Women in Rural Homs Form an Assembly within the Governorate’s Council
“It is our right to have an entity that represents us and that is what we hope for in the new formation,” these are the words used by female activists and women from Homs’ northern countryside. They referred to the Women Assembly which a number of the area’s women constituted to develop and regulate women’s work there.
The Executive Office of the Assembly temporarily joined 20 women, who run offices within it, as an “independent civil society organization.”
The governorate’s council asked its administration to draft a project about an internal system before putting it to vote and then approving it stipulating that a permanent executive office must be formed in six months to be the entity concerned with women’s issues starting from this day.
The women in northern Homs’ countryside, who Enab Baladi interviewed, hoped that the new Assembly would care for their cause and take their demands seriously to help them reach their rights.

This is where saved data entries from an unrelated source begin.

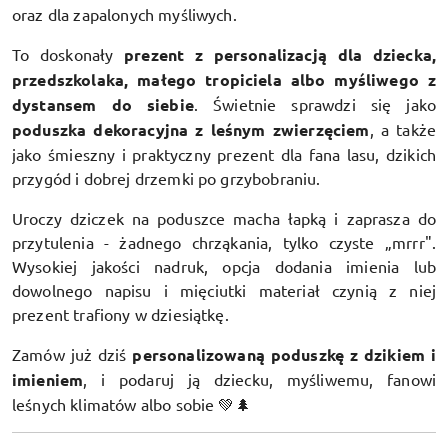
oraz dla zapalonych myśliwych.
To doskonały
prezent z personalizacją dla dziecka,
przedszkolaka, małego tropiciela albo myśliwego z
dystansem do siebie
. Świetnie sprawdzi się jako
poduszka dekoracyjna z leśnym zwierzęciem
, a także
jako śmieszny i praktyczny prezent dla fana lasu, dzikich
przygód i dobrej drzemki po grzybobraniu.
Uroczy dziczek na poduszce macha łapką i zaprasza do
przytulenia - żadnego chrząkania, tylko czyste „mrrr".
Wysokiej jakości nadruk, opcja dodania imienia lub
dowolnego napisu i mięciutki materiał czynią z niej
prezent trafiony w dziesiątkę.
Zamów już dziś
personalizowaną poduszkę z dzikiem i
imieniem
, i podaruj ją dziecku, myśliwemu, fanowi
leśnych klimatów albo sobie 💚🌲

Ibtisam Mahmoud, the head of the Assembly, in an interview with Enab Baladi, said that the project aims to shed light on the sufferings of women and children, “to alleviate them through projects and events based on accurate identification [of their] needs by a group of women specialists.”
The new formation aims to eradicate illiteracy among women in rural Homs and to develop their capabilities through cultural, social, health and educational awareness programs, providing women with outlets through which they can participate in different events, according to Mahmoud.

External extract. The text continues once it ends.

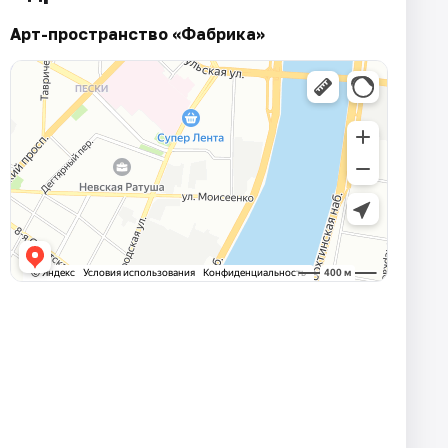
Арт-пространство «Фабрика»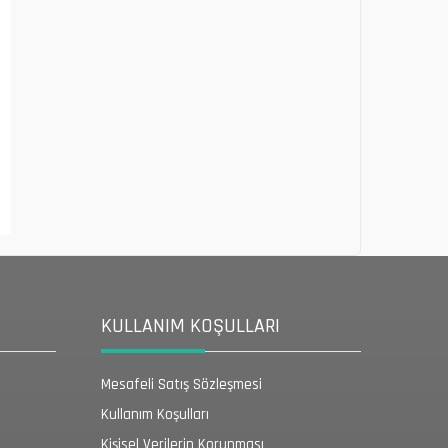
KULLANIM KOŞULLARI
Mesafeli Satış Sözleşmesi
Kullanım Koşulları
Kişisel Verilerin Korunması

The Assembly is studying women’s empowerment projects, which ensure the qualification of specialized women staffs and the inclusion of the woman as a member of civil and educational institutions. Raghda al-Mousa, a communication officer, says to Enab Baladi that the Assembly’s staffs “will do their best to be a source of support for women in different domains.”

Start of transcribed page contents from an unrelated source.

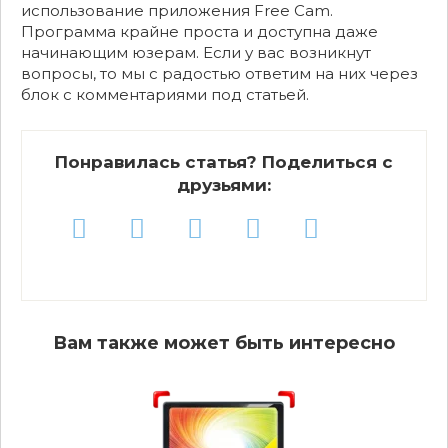
использование приложения Free Cam.
Программа крайне проста и доступна даже
начинающим юзерам. Если у вас возникнут
вопросы, то мы с радостью ответим на них через
блок с комментариями под статьей.
Понравилась статья? Поделиться с
друзьями:
Вам также может быть интересно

Al-Mousa believes that the projects that will be implemented to “support women” will show the seriousness of the assembly’s work and attempts to provide services to the area’s women.
The Assembly has not yet started taking action on the ground, but activist Wael Jumaa from al-Rastan said it was necessary to attain the rights of women and children, the real victims of the war, seven years after the Syrian revolution.
Wael, in his interview with Enab Baladi, says “that women have the right to employment and to follow the issue of early marriage and all the issues oppressing them.” He also hopes that this Assembly will be “the women’s fierce defense attorney.”